■ **Goal of the exercise**
Below are entries to be transcribed exactly; exclude the pictures from the copy.

■ **Given data**

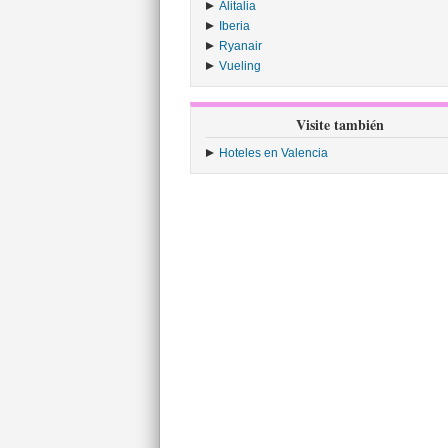
Alitalia
›
Iberia
›
Ryanair
›
Vueling
›
Visite también
Hoteles en Valencia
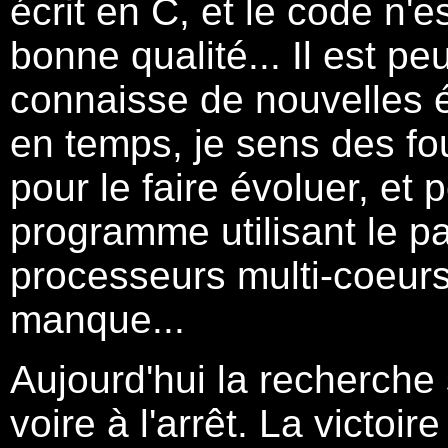
écrit en C, et le code n'
bonne qualité... Il est 
connaisse de nouvelles 
en temps, je sens des fo
pour le faire évoluer, et 
programme utilisant le p
processeurs multi-coeurs.
manque...
Aujourd'hui la recherche s
voire à l'arrêt. La victoi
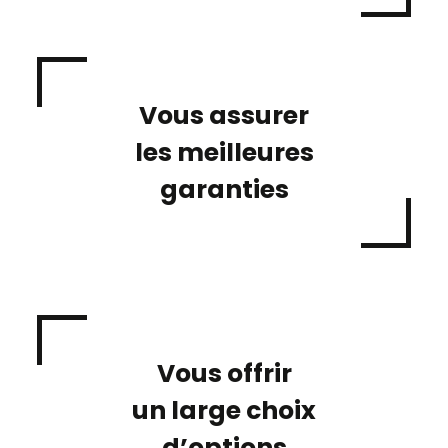
Vous assurer
les meilleures
garanties
Vous offrir
un large choix
d’options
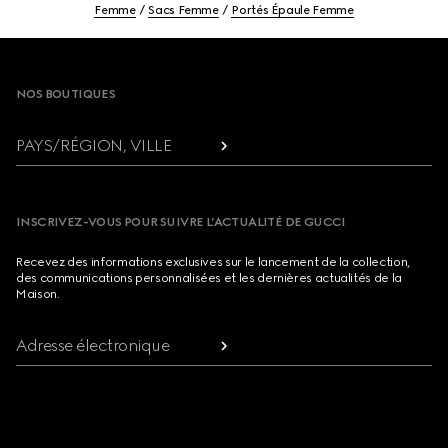
Femme
Sacs Femme
Portés Épaule Femme
Footer
NOS BOUTIQUES
PAYS/RÉGION, VILLE
INSCRIVEZ-VOUS POUR SUIVRE L’ACTUALITÉ DE GUCCI
Recevez des informations exclusives sur le lancement de la collection,
des communications personnalisées et les dernières actualités de la
Maison.
Adresse électronique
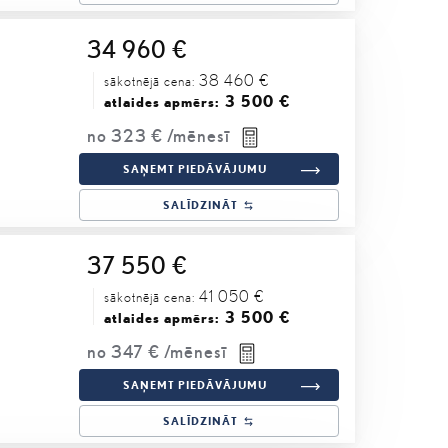
34 960 €
38 460 €
sākotnējā cena:
3 500 €
atlaides apmērs:
no
323 €
/mēnesī
SAŅEMT PIEDĀVĀJUMU
SALĪDZINĀT
37 550 €
41 050 €
sākotnējā cena:
3 500 €
atlaides apmērs:
no
347 €
/mēnesī
SAŅEMT PIEDĀVĀJUMU
SALĪDZINĀT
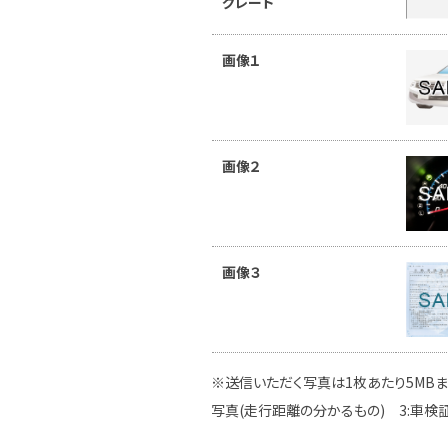
グレード
画像１
画像２
画像３
※送信いただく写真は1枚あたり5MBま
写真(走行距離の分かるもの) 3:車検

■ **Result of the exercise**
Alitalia
›
Iberia
›
Ryanair
›
Vueling
›
Visite también
Hoteles en Valencia
écrit en C, et le code n'
bonne qualité... Il est 
connaisse de nouvelles 
en temps, je sens des fo
pour le faire évoluer, et 
programme utilisant le p
processeurs multi-coeurs.
manque...
Aujourd'hui la recherche s
voire à l'arrêt. La victoi
Vous assurer
les meilleures
garanties
Vous offrir
un large choix
d’options
Femme
Sacs Femme
Portés Épaule Femme
Footer
NOS BOUTIQUES
PAYS/RÉGION, VILLE
INSCRIVEZ-VOUS POUR SUIVRE L’ACTUALITÉ DE GUCCI
Recevez des informations exclusives sur le lancement de la collection,
des communications personnalisées et les dernières actualités de la
Maison.
Adresse électronique
34 960 €
38 460 €
sākotnējā cena:
3 500 €
atlaides apmērs:
no
323 €
/mēnesī
SAŅEMT PIEDĀVĀJUMU
SALĪDZINĀT
37 550 €
41 050 €
sākotnējā cena:
3 500 €
atlaides apmērs:
no
347 €
/mēnesī
SAŅEMT PIEDĀVĀJUMU
SALĪDZINĀT
グレード
画像１
画像２
画像３
※送信いただく写真は1枚あたり5MBま
写真(走行距離の分かるもの) 3:車検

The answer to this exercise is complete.